TV : « Logement, à qui profite la crise ? »
TV : « Logement, à qui profite la crise ? »
Par Joël Morio
Notre choix du soir. Avidité des promoteurs, laxisme des villes et de l'Etat... une enquête souligne les dysfonctionnements du secteur (sur France 5 à 20 h 55).
C’est un constat bien sombre que dresse Jean-Christophe Portes sur le logement en France. En 2012, le candidat François Hollande promettait de le rendre plus accessible et moins cher. Pourtant, aujourd’hui, douze millions de Français vivraient dans un logement inadapté, trop petit, délabré ou trop cher. Pire, quatre millions de personnes se trouveraient dans une situation précaire. Le documentaire montre néanmoins que les différents gouvernements de la présidence Hollande ne seraient pas restés inactifs, mais qu’ils se seraient heurtés aux lobbys du secteur immobilier.
En faisant adopter en 2014 la loi pour l’accès au logement et un urbanisme rénové, dite « loi Alur », la ministre du logement de l’époque, Cécile Duflot, espérait limiter la hausse des loyers, qui a progressé de 60 % ces seize dernières années. Cependant, ce texte est encore peu ou mal appliqué.
Le film s’attarde sur la situation de deux couples parisiens. L’un est à la recherche d’un deux-pièces à Paris, mais la plupart des appartements qu’il visite ont des loyers qui dépassent largement les plafonds fixés par la loi. L’autre habite un studio loué bien trop cher et tente de le faire baisser. En fait, alors que près de 400 communes devraient bénéficier à terme de ce système d’encadrement, les moyens de le faire respecter restent limités.
Les loyers ont augmenté de 60% en seize ans / © Dream Way
Le documentaire dénonce également le mécanisme qui autorise certains particuliers à investir dans un logement moyennant un avantage fiscal.

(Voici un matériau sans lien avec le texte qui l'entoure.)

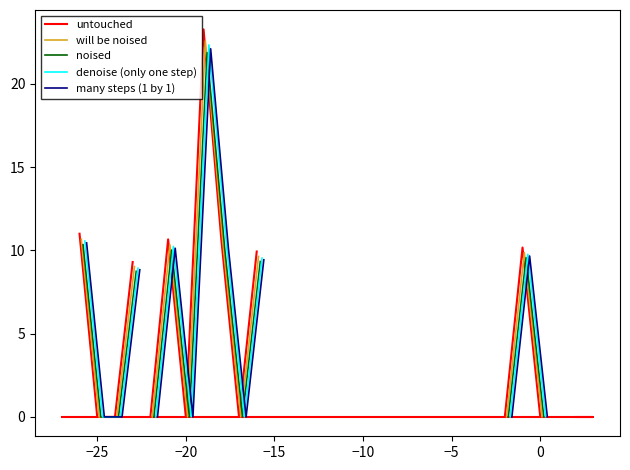

Between −30 and −20, which series saw the biggest shift?

untouched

La nouvelle loi Pinel devait permettre la construction d’appartements à loyers modérés pour les ménages aux revenus modestes. Or, dans deux tiers des grandes villes, ils atteignent – voire dépassent – les prix du marché et profitent aux plus favorisés. D’autres immeubles ont été édifiés dans des zones où la demande est faible. Résultat : ils demeurent sans locataire pendant plusieurs années.
L’enquête se fait aussi l’écho d’un paradoxe : alors que près d’un demi-million de Franciliens sont en attente d’un logement social, plus de 77 000 logements HLM resteraient vides au bout de trois mois. Autre constat : à Paris, 10 % des appartements qui devraient être réservés aux plus modestes sont, dans les faits, occupés par des ménages aisés.
Constat d’impuissance
Jean-Christophe Portes donne largement la parole aux anciennes ministres du logement de gauche Cécile Duflot (2012-2014) et Emmanuelle Cosse (2016-2017). Toutes deux témoignent de leur impuissance face à l’avidité des promoteurs immobiliers, au laxisme des municipalités, à l’absence de courage de l’Etat.
En revanche, à l’exception d’un représentant de Century 21, le premier réseau d’agences immobilières en France, le documentaire, présenté dans le cadre du magazine « Le Monde en face », animé par Marina Carrère d’Encausse, laisse peu de place aux professionnels du secteur pour apporter leur point de vue. Un débat suit ce documentaire, avec notamment Jean-Yves Mano, président de l’association CLCV (Consommation, logement et cadre de vie), Pierre Madec, économiste, et Pascal Boulanger, vice-président de la Fédération des promoteurs immobiliers de France.
Logement, à qui profite la crise ?, de Jean-Christophe Portes, avec la collaboration de Victoria Kopiloff (Fr., 2017, 60 min).